Calf’s liver is generally considered healthier and more desirable than regular adult beef liver, for a few key reasons:
✅ Nutritional Comparison
Nutrient | Calf’s Liver (per 100g) | Beef Liver (per 100g) |
---|---|---|
Vitamin A | ~15,000 IU | ~16,000–20,000 IU |
Vitamin B12 | ~70 mcg | ~70–80 mcg |
Iron | ~6.5 mg (more bioavailable) | ~4.9 mg |
Copper | Slightly lower | Slightly higher |
Protein | ~20g | ~20–22g |
Saturated Fat | Lower | Slightly higher |
Cholesterol | Lower | Higher |
🟢 Why Calf’s Liver May Be Better:
More Tender and Mild
Calf’s liver is finer-grained, softer, and has a milder flavor—less metallic or bitter than beef liver.Fewer Toxins Accumulated
Since calves are younger, their livers have had less time to accumulate environmental toxins or residual medications that older cattle may be exposed to.Easier to Digest
Some people report better digestion and less stomach discomfort with calf’s liver.Still Nutrient-Dense
While slightly lower in a few vitamins and minerals, calf’s liver still provides more than 1000% of daily Vitamin B12, preformed Vitamin A, and heme iron.
⚠️ Things to Keep in Mind
- Source matters.
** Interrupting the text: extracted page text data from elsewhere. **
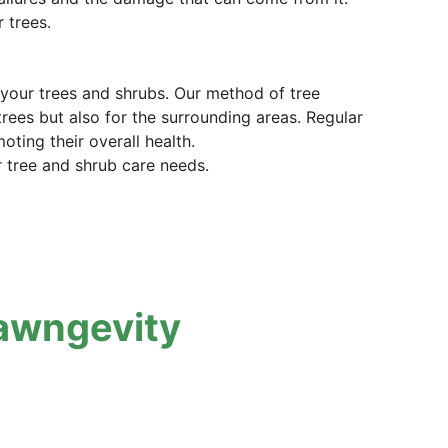
 trees.
t your trees and shrubs. Our method of tree
trees but also for the surrounding areas. Regular
ting their overall health.
r tree and shrub care needs.
awngevity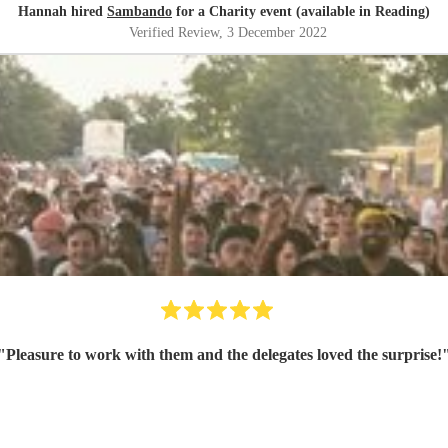
Hannah hired
Sambando
for a Charity event (available in Reading)
Verified Review
, 3 December 2022
"
Pleasure to work with them and the delegates loved the surprise!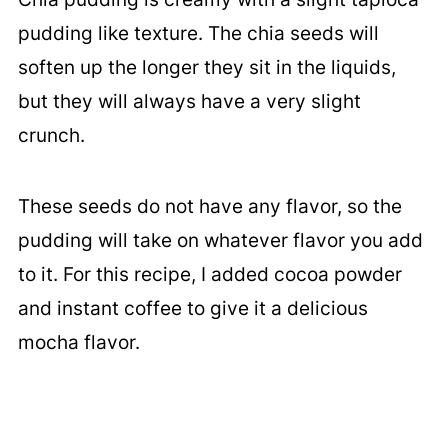
pudding like texture. The chia seeds will
soften up the longer they sit in the liquids,
but they will always have a very slight
crunch.
These seeds do not have any flavor, so the
pudding will take on whatever flavor you add
to it. For this recipe, I added cocoa powder
and instant coffee to give it a delicious
mocha flavor.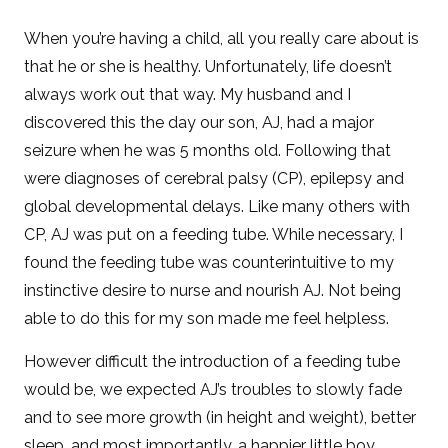
When you’re having a child, all you really care about is
that he or she is healthy. Unfortunately, life doesn’t
always work out that way. My husband and I
discovered this the day our son, AJ, had a major
seizure when he was 5 months old. Following that
were diagnoses of cerebral palsy (CP), epilepsy and
global developmental delays. Like many others with
CP, AJ was put on a feeding tube. While necessary, I
found the feeding tube was counterintuitive to my
instinctive desire to nurse and nourish AJ. Not being
able to do this for my son made me feel helpless.
However difficult the introduction of a feeding tube
would be, we expected AJ’s troubles to slowly fade
and to see more growth (in height and weight), better
sleep, and most importantly, a happier little boy.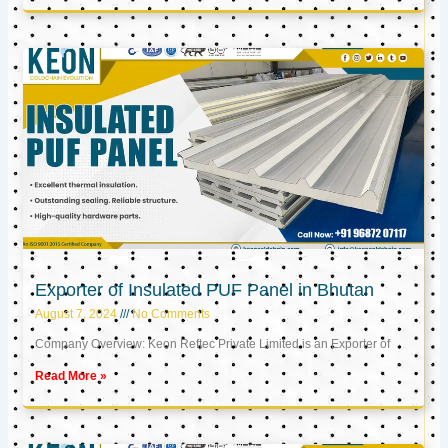
Exporter of Insulated PUF Panel in Bhutan
August 7, 2024
No Comments
Company Overview: Keon Reftec Private Limited is an Exporter of
Read More »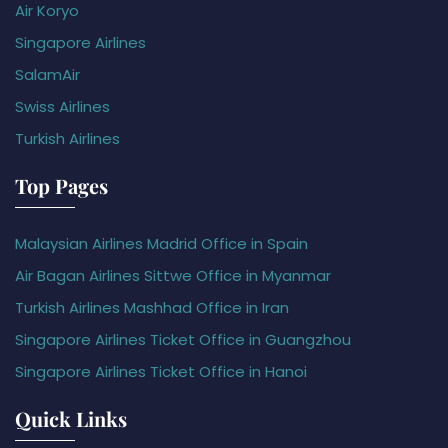
Air Koryo
Singapore Airlines
SalamAir
Swiss Airlines
Turkish Airlines
Top Pages
Malaysian Airlines Madrid Office in Spain
Air Bagan Airlines Sittwe Office in Myanmar
Turkish Airlines Mashhad Office in Iran
Singapore Airlines Ticket Office in Guangzhou
Singapore Airlines Ticket Office in Hanoi
Quick Links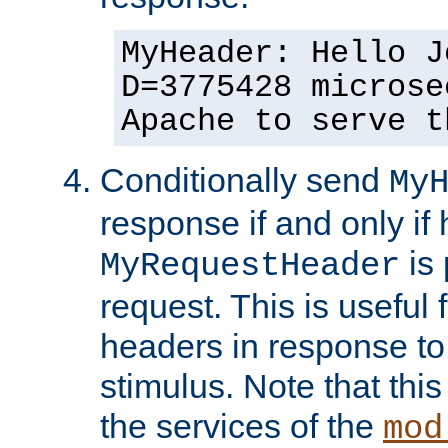
MyHeader: Hello J
D=3775428 microse
Apache to serve t
Conditionally send
My
response if and only if
is 
MyRequestHeader
request. This is useful 
headers in response to
stimulus. Note that thi
the services of the
mod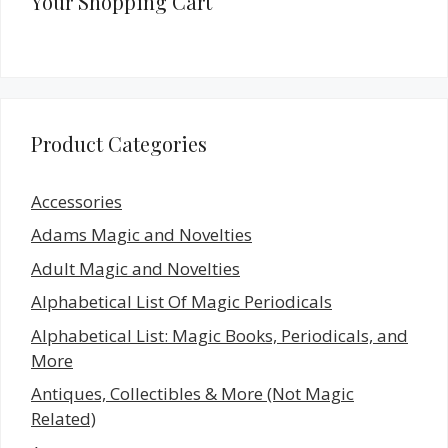
Your Shopping Cart
Product Categories
Accessories
Adams Magic and Novelties
Adult Magic and Novelties
Alphabetical List Of Magic Periodicals
Alphabetical List: Magic Books, Periodicals, and
More
Antiques, Collectibles & More (Not Magic
Related)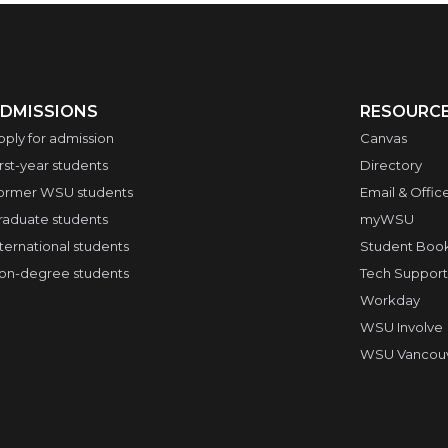
DMISSIONS
RESOURC
pply for admission
Canvas
irst-year students
Directory
ormer WSU students
Email & Offic
raduate students
myWSU
nternational students
Student Boo
on-degree students
Tech Support
Workday
WSU Involve
WSU Vancouve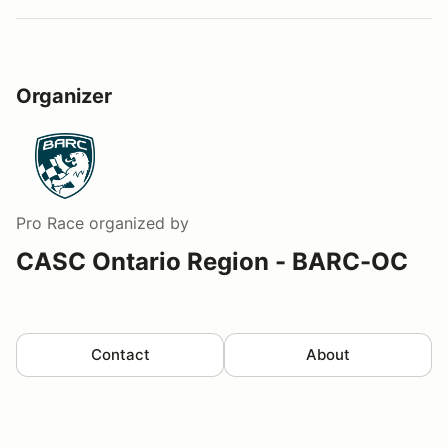
Organizer
Pro Race
organized by
CASC Ontario Region - BARC-OC
Contact
About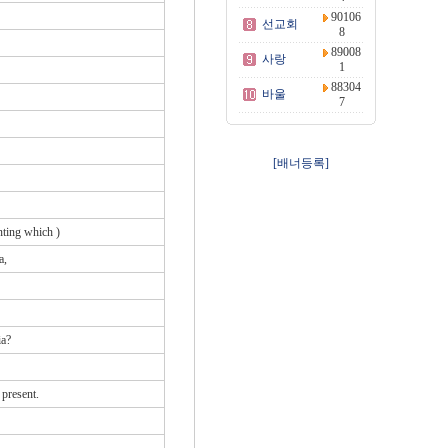
90106
선교회
8
89008
사랑
1
88304
바울
7
[배너등록]
nting which )
a,
ia?
 present.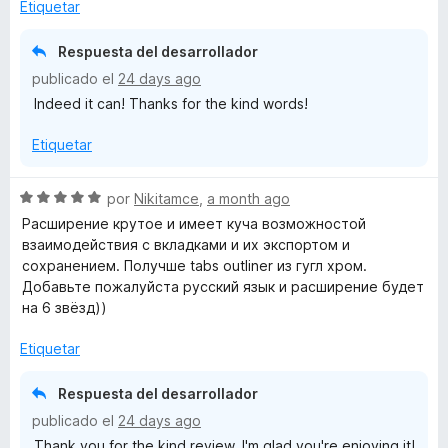
o
Etiquetar
r
ó
Respuesta del desarrollador
c
publicado el
24 days ago
o
Indeed it can! Thanks for the kind words!
n
5
Etiquetar
d
e
5
S
por
Nikitamce
,
a month ago
e
Расширение крутое и имеет куча возможностой
v
взаимодействия с вкладками и их экспортом и
a
сохранением. Получше tabs outliner из гугл хром.
l
Добавьте пожалуйста русский язык и расширение будет
o
на 6 звёзд))
r
ó
Etiquetar
c
o
Respuesta del desarrollador
n
publicado el
24 days ago
5
Thank you for the kind review, I'm glad you're enjoying it!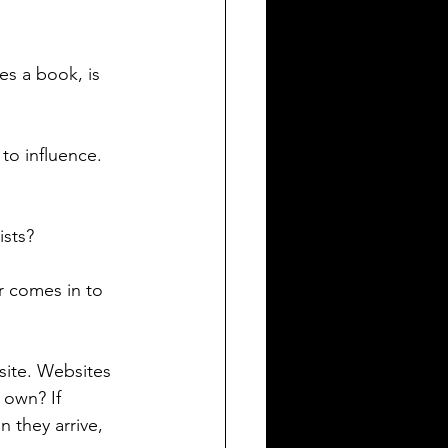
tes a book, is 
 to influence. 
sts? 
er comes in to 
site. Websites 
 own? If 
 they arrive,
Grass-fed, pasture-raised calf or beef liver is vastly superior to conventional feedlot sources—regardless of age.
- Liver is very high in Vitamin A—eating it 1–3 times a week is usually plenty.
🔚 Conclusion
Calf’s liver is often preferred for its texture, cleaner profile, and still-rich nutrition. If you're eating liver regularly and want a milder experience with fewer potential contaminants, go with calf's liver.